Task details: Without copying any picture, return all lines below exactly.

++++ Data below ++++

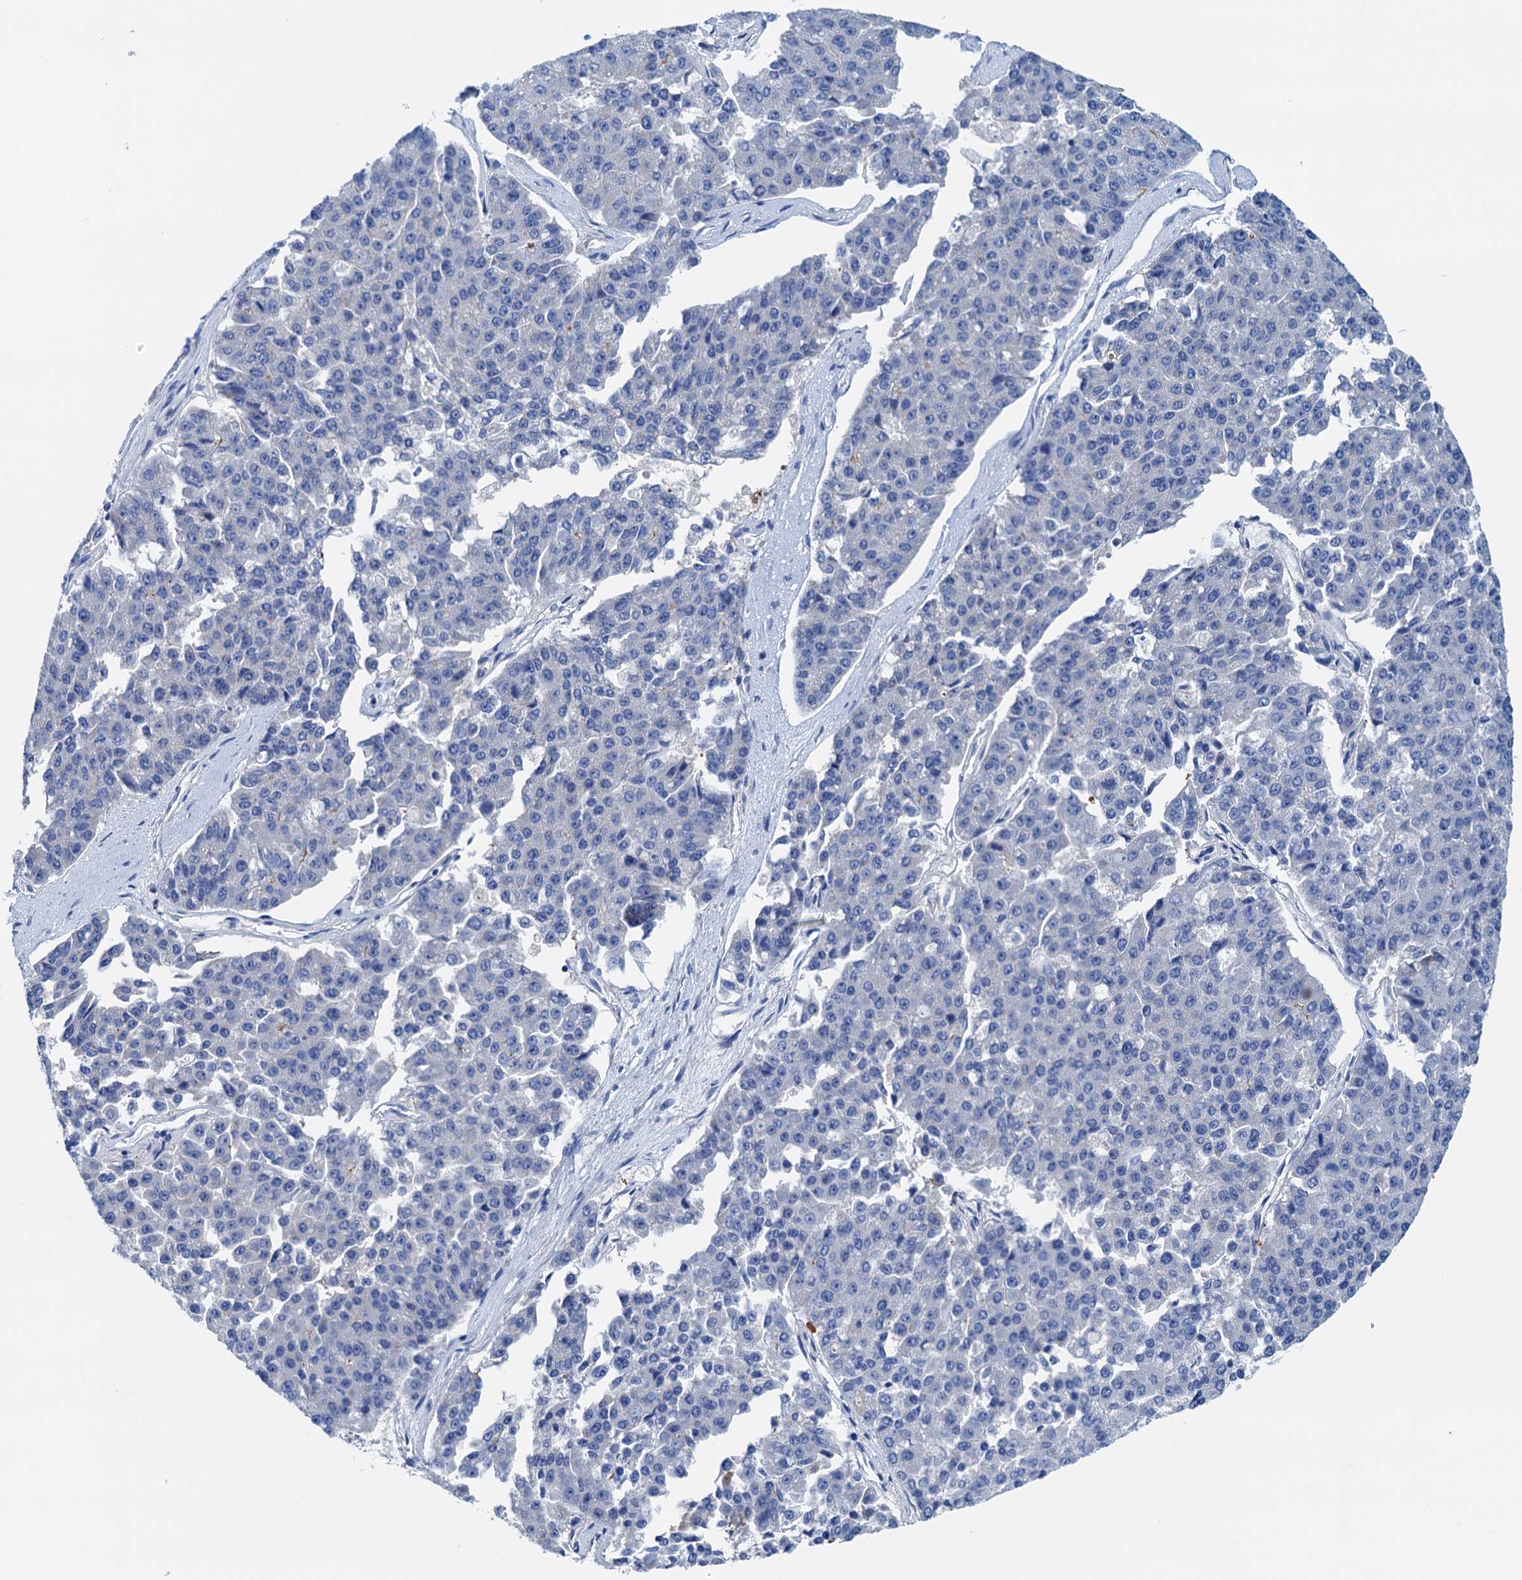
{"staining": {"intensity": "negative", "quantity": "none", "location": "none"}, "tissue": "pancreatic cancer", "cell_type": "Tumor cells", "image_type": "cancer", "snomed": [{"axis": "morphology", "description": "Adenocarcinoma, NOS"}, {"axis": "topography", "description": "Pancreas"}], "caption": "Immunohistochemistry photomicrograph of neoplastic tissue: human pancreatic cancer (adenocarcinoma) stained with DAB (3,3'-diaminobenzidine) exhibits no significant protein positivity in tumor cells.", "gene": "KNDC1", "patient": {"sex": "male", "age": 50}}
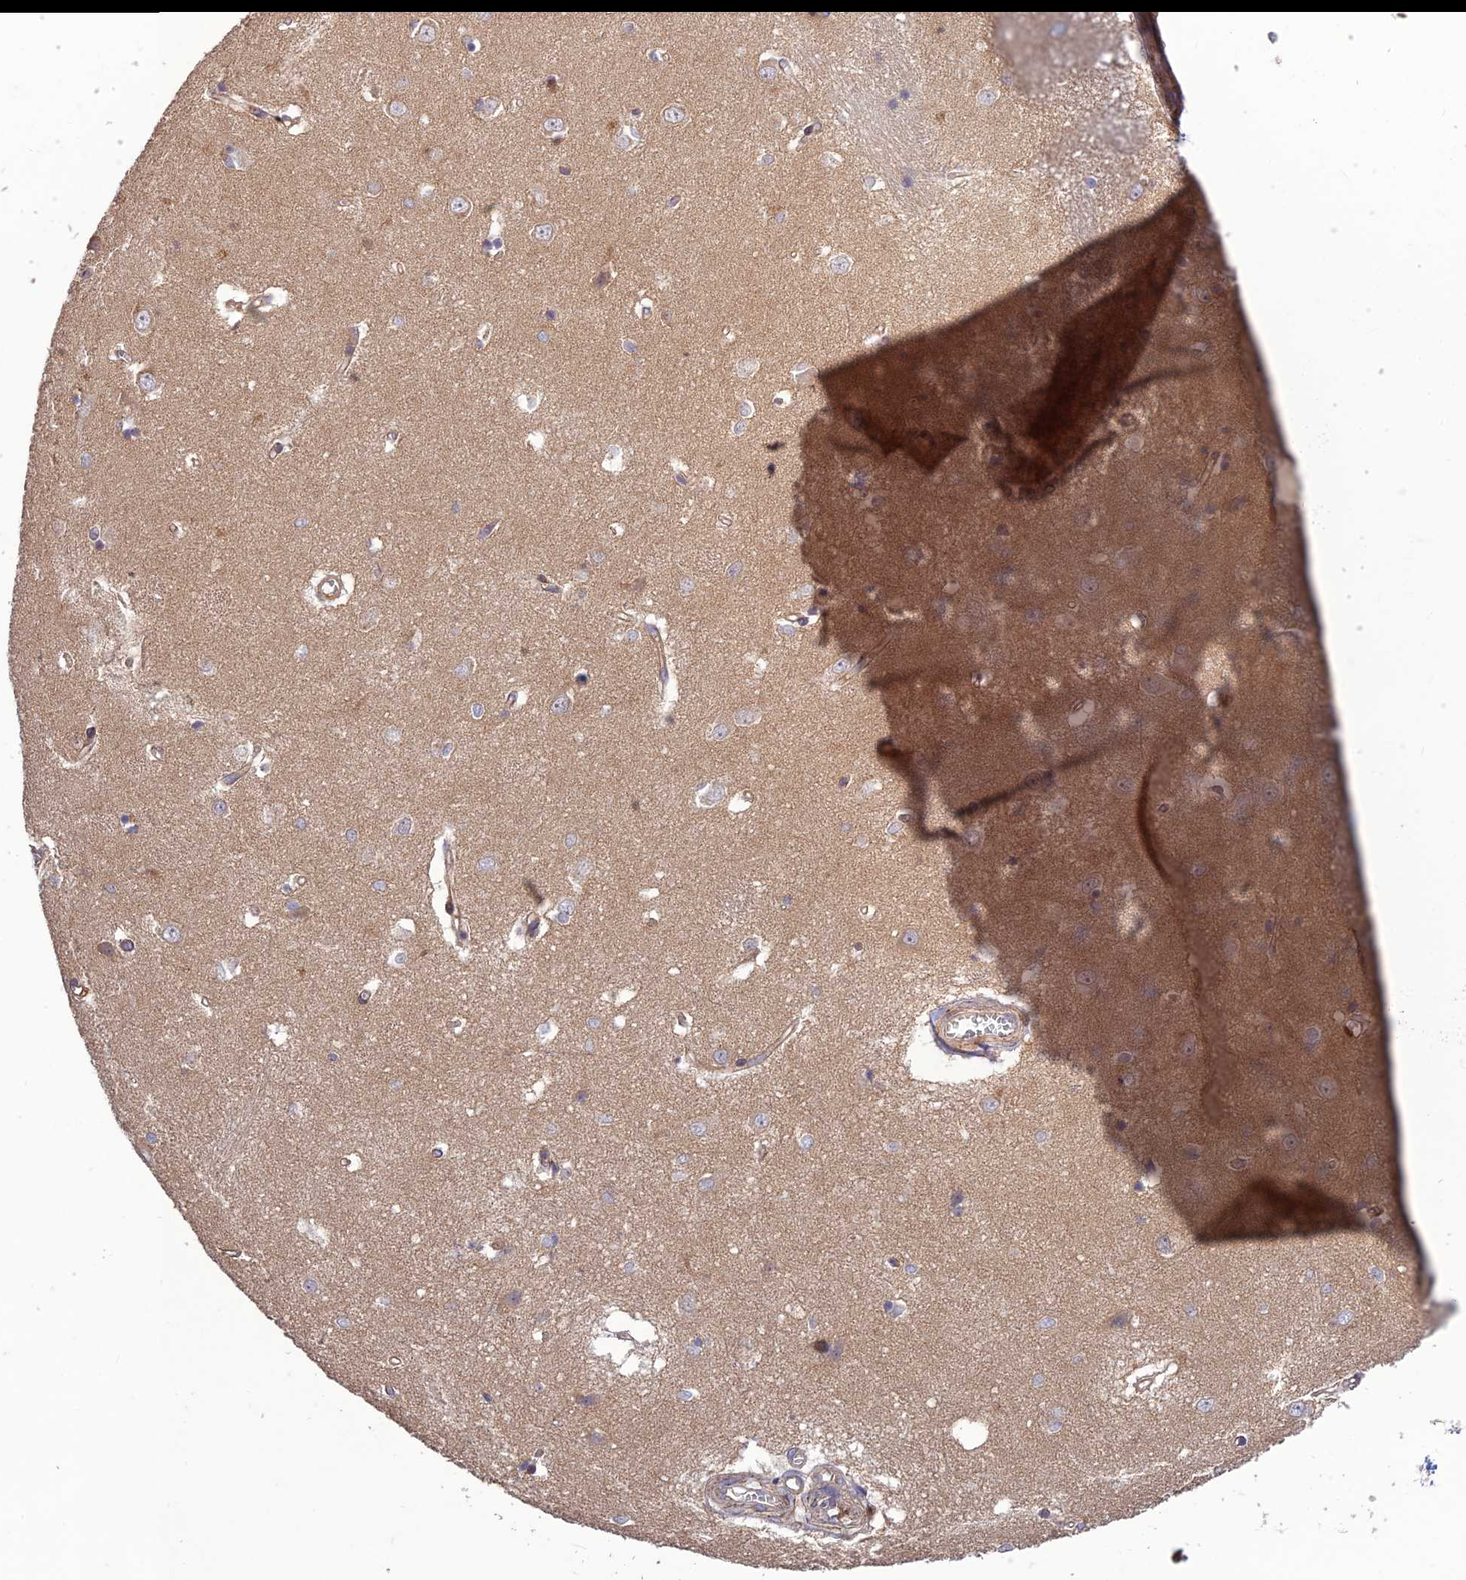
{"staining": {"intensity": "negative", "quantity": "none", "location": "none"}, "tissue": "caudate", "cell_type": "Glial cells", "image_type": "normal", "snomed": [{"axis": "morphology", "description": "Normal tissue, NOS"}, {"axis": "topography", "description": "Lateral ventricle wall"}], "caption": "Immunohistochemistry (IHC) histopathology image of unremarkable caudate stained for a protein (brown), which displays no expression in glial cells.", "gene": "TMEM131L", "patient": {"sex": "male", "age": 37}}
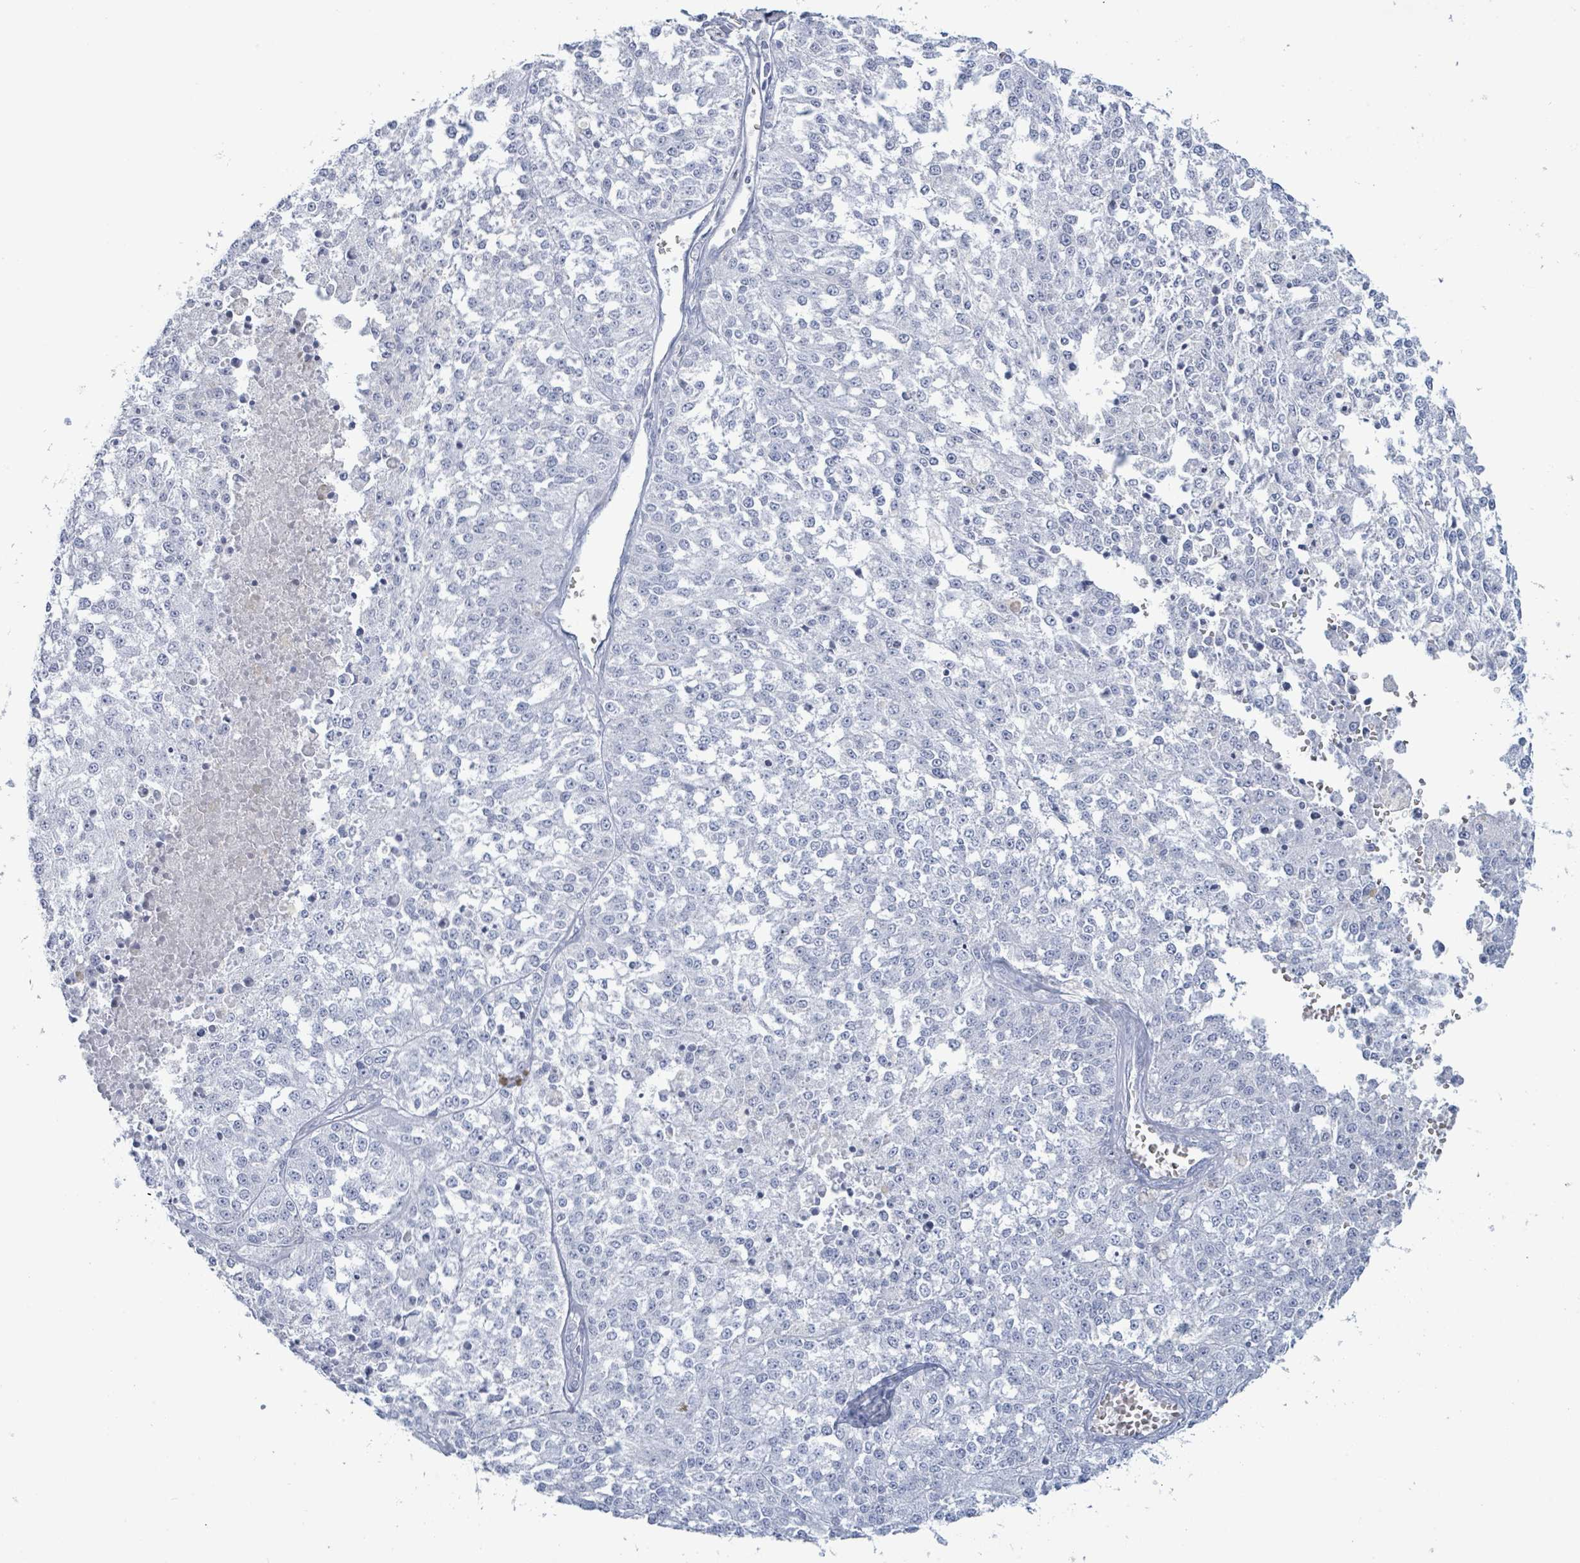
{"staining": {"intensity": "negative", "quantity": "none", "location": "none"}, "tissue": "melanoma", "cell_type": "Tumor cells", "image_type": "cancer", "snomed": [{"axis": "morphology", "description": "Malignant melanoma, NOS"}, {"axis": "topography", "description": "Skin"}], "caption": "Malignant melanoma was stained to show a protein in brown. There is no significant staining in tumor cells.", "gene": "KRT8", "patient": {"sex": "female", "age": 64}}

++++

Answer section:
{"staining": {"intensity": "negative", "quantity": "none", "location": "none"}, "tissue": "pancreatic cancer", "cell_type": "Tumor cells", "image_type": "cancer", "snomed": [{"axis": "morphology", "description": "Adenocarcinoma, NOS"}, {"axis": "topography", "description": "Pancreas"}], "caption": "Immunohistochemistry photomicrograph of neoplastic tissue: human pancreatic cancer (adenocarcinoma) stained with DAB (3,3'-diaminobenzidine) exhibits no significant protein positivity in tumor cells.", "gene": "KNDC1", "patient": {"sex": "male", "age": 50}}
{"staining": {"intensity": "negative", "quantity": "none", "location": "none"}, "tissue": "caudate", "cell_type": "Glial cells", "image_type": "normal", "snomed": [{"axis": "morphology", "description": "Normal tissue, NOS"}, {"axis": "topography", "description": "Lateral ventricle wall"}], "caption": "Immunohistochemistry (IHC) histopathology image of unremarkable caudate stained for a protein (brown), which displays no expression in glial cells.", "gene": "TMEM131L", "patient": {"sex": "male", "age": 37}}
{"staining": {"intensity": "negative", "quantity": "none", "location": "none"}, "tissue": "melanoma", "cell_type": "Tumor cells", "image_type": "cancer", "snomed": [{"axis": "morphology", "description": "Malignant melanoma, NOS"}, {"axis": "topography", "description": "Skin"}], "caption": "Malignant melanoma was stained to show a protein in brown. There is no significant staining in tumor cells.", "gene": "KRT8", "patient": {"sex": "female", "age": 64}}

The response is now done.